RECORDED DATA:
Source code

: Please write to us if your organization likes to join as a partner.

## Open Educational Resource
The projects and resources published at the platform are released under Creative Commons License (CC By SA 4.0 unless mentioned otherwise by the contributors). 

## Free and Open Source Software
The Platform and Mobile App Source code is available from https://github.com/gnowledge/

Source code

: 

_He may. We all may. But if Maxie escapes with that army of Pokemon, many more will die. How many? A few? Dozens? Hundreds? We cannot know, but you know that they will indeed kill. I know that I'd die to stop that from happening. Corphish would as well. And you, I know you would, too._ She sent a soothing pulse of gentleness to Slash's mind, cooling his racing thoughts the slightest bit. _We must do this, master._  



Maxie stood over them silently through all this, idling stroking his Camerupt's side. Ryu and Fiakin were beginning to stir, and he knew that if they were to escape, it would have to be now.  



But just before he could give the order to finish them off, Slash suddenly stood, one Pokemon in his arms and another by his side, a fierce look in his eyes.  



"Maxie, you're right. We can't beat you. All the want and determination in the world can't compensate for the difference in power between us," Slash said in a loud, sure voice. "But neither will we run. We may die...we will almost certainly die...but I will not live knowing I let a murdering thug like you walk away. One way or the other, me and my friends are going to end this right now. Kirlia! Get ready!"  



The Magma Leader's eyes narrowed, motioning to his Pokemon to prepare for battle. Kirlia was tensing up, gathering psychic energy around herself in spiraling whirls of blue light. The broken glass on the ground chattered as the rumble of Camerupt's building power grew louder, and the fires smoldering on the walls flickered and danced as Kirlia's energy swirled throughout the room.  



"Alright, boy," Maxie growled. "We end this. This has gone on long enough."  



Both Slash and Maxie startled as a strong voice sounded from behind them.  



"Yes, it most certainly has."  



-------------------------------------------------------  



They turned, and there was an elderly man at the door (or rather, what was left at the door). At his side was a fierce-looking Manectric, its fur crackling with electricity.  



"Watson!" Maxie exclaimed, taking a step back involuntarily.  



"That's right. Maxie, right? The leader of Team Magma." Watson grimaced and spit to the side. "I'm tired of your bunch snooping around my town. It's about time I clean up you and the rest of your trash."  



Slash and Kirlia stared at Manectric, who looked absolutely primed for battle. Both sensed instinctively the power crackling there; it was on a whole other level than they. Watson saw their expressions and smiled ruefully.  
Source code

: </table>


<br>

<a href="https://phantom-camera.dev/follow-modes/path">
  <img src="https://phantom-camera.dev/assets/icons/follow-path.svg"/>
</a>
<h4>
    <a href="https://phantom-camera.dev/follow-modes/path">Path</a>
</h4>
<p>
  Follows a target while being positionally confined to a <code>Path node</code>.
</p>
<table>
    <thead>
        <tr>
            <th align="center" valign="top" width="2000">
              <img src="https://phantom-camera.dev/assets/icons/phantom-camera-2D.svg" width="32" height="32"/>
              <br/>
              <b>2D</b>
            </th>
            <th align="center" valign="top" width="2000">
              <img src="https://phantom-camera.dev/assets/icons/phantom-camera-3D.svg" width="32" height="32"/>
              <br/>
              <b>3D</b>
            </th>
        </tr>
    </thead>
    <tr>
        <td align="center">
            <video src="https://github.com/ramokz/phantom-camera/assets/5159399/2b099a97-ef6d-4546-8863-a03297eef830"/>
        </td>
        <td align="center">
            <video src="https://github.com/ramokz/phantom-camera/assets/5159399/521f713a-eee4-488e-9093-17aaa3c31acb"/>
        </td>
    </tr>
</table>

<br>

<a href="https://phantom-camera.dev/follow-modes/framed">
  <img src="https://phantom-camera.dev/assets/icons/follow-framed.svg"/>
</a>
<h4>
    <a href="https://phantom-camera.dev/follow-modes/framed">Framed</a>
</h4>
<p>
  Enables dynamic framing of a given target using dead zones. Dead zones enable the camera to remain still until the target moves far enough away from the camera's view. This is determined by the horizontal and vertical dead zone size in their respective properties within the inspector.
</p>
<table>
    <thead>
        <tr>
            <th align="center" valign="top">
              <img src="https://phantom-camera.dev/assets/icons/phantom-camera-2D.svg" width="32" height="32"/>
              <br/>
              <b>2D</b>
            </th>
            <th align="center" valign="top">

WORK INSTRUCTIONS: Copy out all of the records above word for word, changing nothing.

RESPONSE:
Source code

: Please write to us if your organization likes to join as a partner.

## Open Educational Resource
The projects and resources published at the platform are released under Creative Commons License (CC By SA 4.0 unless mentioned otherwise by the contributors). 

## Free and Open Source Software
The Platform and Mobile App Source code is available from https://github.com/gnowledge/

Source code

: 

_He may. We all may. But if Maxie escapes with that army of Pokemon, many more will die. How many? A few? Dozens? Hundreds? We cannot know, but you know that they will indeed kill. I know that I'd die to stop that from happening. Corphish would as well. And you, I know you would, too._ She sent a soothing pulse of gentleness to Slash's mind, cooling his racing thoughts the slightest bit. _We must do this, master._  



Maxie stood over them silently through all this, idling stroking his Camerupt's side. Ryu and Fiakin were beginning to stir, and he knew that if they were to escape, it would have to be now.  



But just before he could give the order to finish them off, Slash suddenly stood, one Pokemon in his arms and another by his side, a fierce look in his eyes.  



"Maxie, you're right. We can't beat you. All the want and determination in the world can't compensate for the difference in power between us," Slash said in a loud, sure voice. "But neither will we run. We may die...we will almost certainly die...but I will not live knowing I let a murdering thug like you walk away. One way or the other, me and my friends are going to end this right now. Kirlia! Get ready!"  



The Magma Leader's eyes narrowed, motioning to his Pokemon to prepare for battle. Kirlia was tensing up, gathering psychic energy around herself in spiraling whirls of blue light. The broken glass on the ground chattered as the rumble of Camerupt's building power grew louder, and the fires smoldering on the walls flickered and danced as Kirlia's energy swirled throughout the room.  



"Alright, boy," Maxie growled. "We end this. This has gone on long enough."  



Both Slash and Maxie startled as a strong voice sounded from behind them.  



"Yes, it most certainly has."  



-------------------------------------------------------  



They turned, and there was an elderly man at the door (or rather, what was left at the door). At his side was a fierce-looking Manectric, its fur crackling with electricity.  



"Watson!" Maxie exclaimed, taking a step back involuntarily.  



"That's right. Maxie, right? The leader of Team Magma." Watson grimaced and spit to the side. "I'm tired of your bunch snooping around my town. It's about time I clean up you and the rest of your trash."  



Slash and Kirlia stared at Manectric, who looked absolutely primed for battle. Both sensed instinctively the power crackling there; it was on a whole other level than they. Watson saw their expressions and smiled ruefully.  
Source code

: </table>


<br>

<a href="https://phantom-camera.dev/follow-modes/path">
  <img src="https://phantom-camera.dev/assets/icons/follow-path.svg"/>
</a>
<h4>
    <a href="https://phantom-camera.dev/follow-modes/path">Path</a>
</h4>
<p>
  Follows a target while being positionally confined to a <code>Path node</code>.
</p>
<table>
    <thead>
        <tr>
            <th align="center" valign="top" width="2000">
              <img src="https://phantom-camera.dev/assets/icons/phantom-camera-2D.svg" width="32" height="32"/>
              <br/>
              <b>2D</b>
            </th>
            <th align="center" valign="top" width="2000">
              <img src="https://phantom-camera.dev/assets/icons/phantom-camera-3D.svg" width="32" height="32"/>
              <br/>
              <b>3D</b>
            </th>
        </tr>
    </thead>
    <tr>
        <td align="center">
            <video src="https://github.com/ramokz/phantom-camera/assets/5159399/2b099a97-ef6d-4546-8863-a03297eef830"/>
        </td>
        <td align="center">
            <video src="https://github.com/ramokz/phantom-camera/assets/5159399/521f713a-eee4-488e-9093-17aaa3c31acb"/>
        </td>
    </tr>
</table>

<br>

<a href="https://phantom-camera.dev/follow-modes/framed">
  <img src="https://phantom-camera.dev/assets/icons/follow-framed.svg"/>
</a>
<h4>
    <a href="https://phantom-camera.dev/follow-modes/framed">Framed</a>
</h4>
<p>
  Enables dynamic framing of a given target using dead zones. Dead zones enable the camera to remain still until the target moves far enough away from the camera's view. This is determined by the horizontal and vertical dead zone size in their respective properties within the inspector.
</p>
<table>
    <thead>
        <tr>
            <th align="center" valign="top">
              <img src="https://phantom-camera.dev/assets/icons/phantom-camera-2D.svg" width="32" height="32"/>
              <br/>
              <b>2D</b>
            </th>
            <th align="center" valign="top">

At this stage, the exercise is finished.